_TASK OBJECTIVE_
If pictures appear among the lines below, leave them out while you return exactly the lines from the one with "cy_px: -326" through the one with "exposure_s: 1/60".

_RECORDS FOR THE TASK_
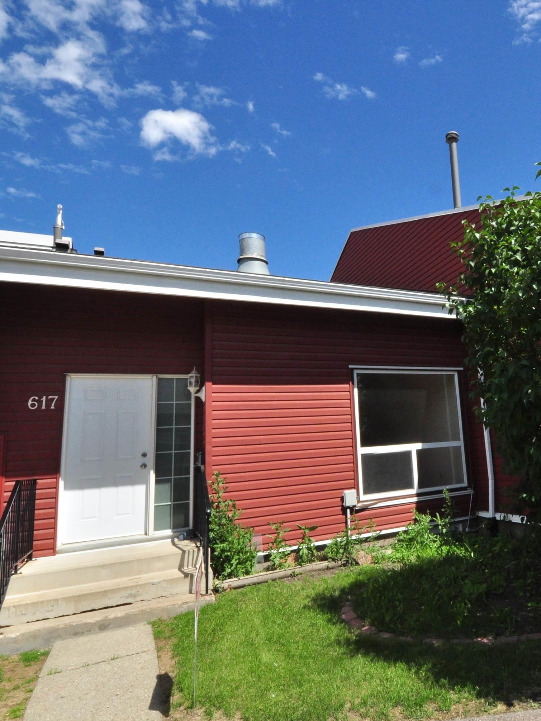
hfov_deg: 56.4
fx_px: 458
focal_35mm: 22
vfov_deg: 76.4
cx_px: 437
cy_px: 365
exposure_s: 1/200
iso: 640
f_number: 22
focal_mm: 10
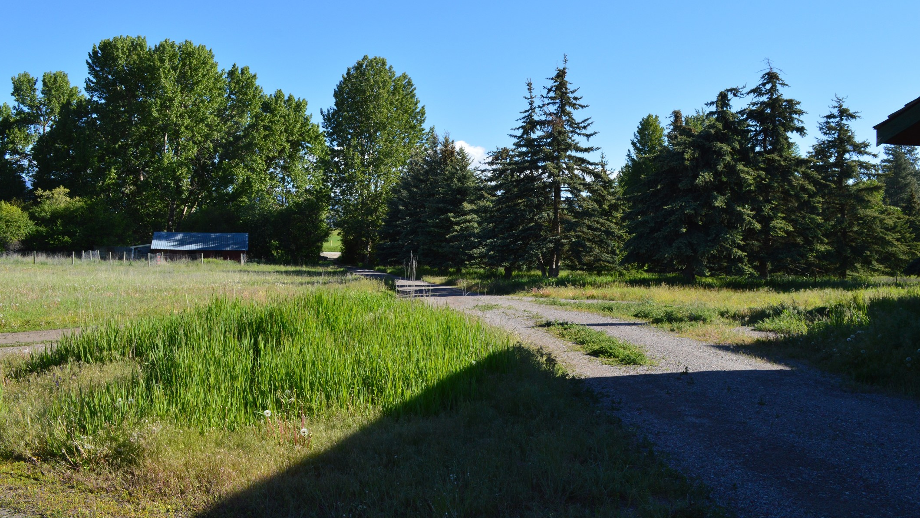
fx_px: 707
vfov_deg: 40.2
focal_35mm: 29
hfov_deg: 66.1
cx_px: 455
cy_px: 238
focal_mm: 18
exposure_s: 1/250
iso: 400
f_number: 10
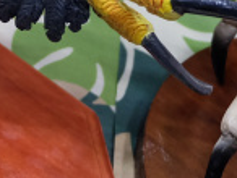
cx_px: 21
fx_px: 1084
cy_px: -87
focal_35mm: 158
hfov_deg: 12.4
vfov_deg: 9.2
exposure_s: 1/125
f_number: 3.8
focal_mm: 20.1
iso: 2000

...

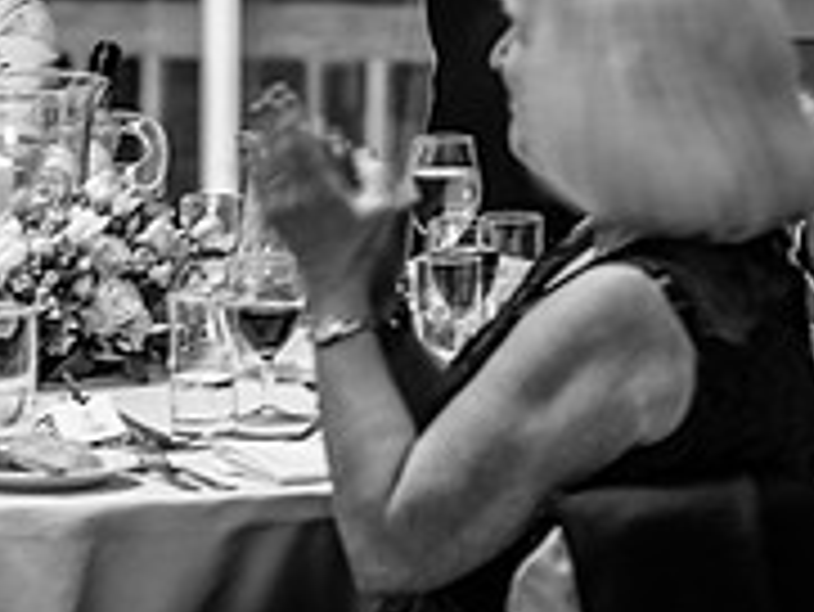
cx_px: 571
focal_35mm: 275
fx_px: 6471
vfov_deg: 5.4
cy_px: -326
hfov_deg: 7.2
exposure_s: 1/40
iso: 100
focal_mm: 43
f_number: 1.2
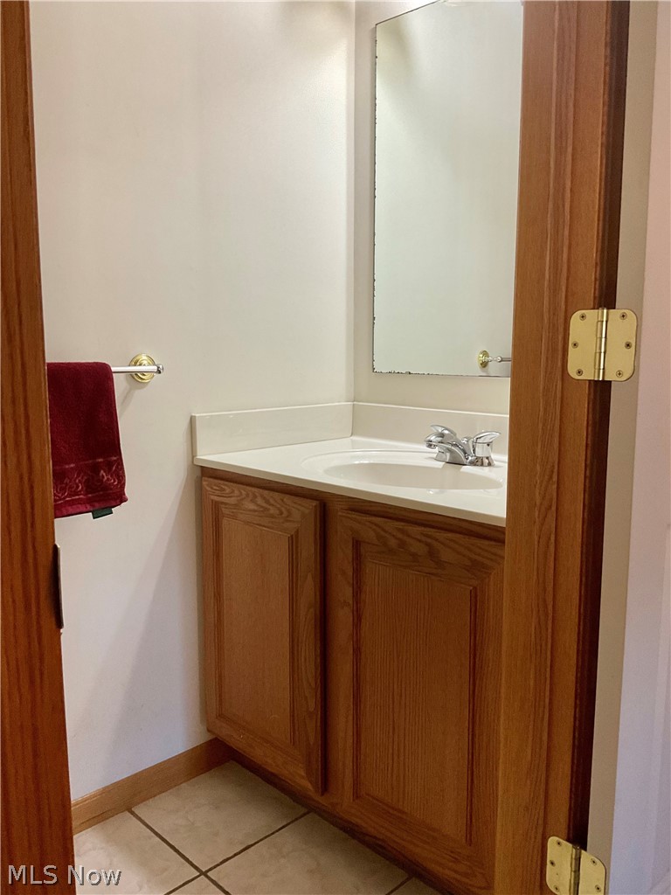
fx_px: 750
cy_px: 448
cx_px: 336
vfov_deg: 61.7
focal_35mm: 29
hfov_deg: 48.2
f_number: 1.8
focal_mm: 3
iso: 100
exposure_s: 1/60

_SOLUTION FOR THIS EXERCISE_
cy_px: -326
hfov_deg: 7.2
exposure_s: 1/40
iso: 100
focal_mm: 43
f_number: 1.2
fx_px: 750
cy_px: 448
cx_px: 336
vfov_deg: 61.7
focal_35mm: 29
hfov_deg: 48.2
f_number: 1.8
focal_mm: 3
iso: 100
exposure_s: 1/60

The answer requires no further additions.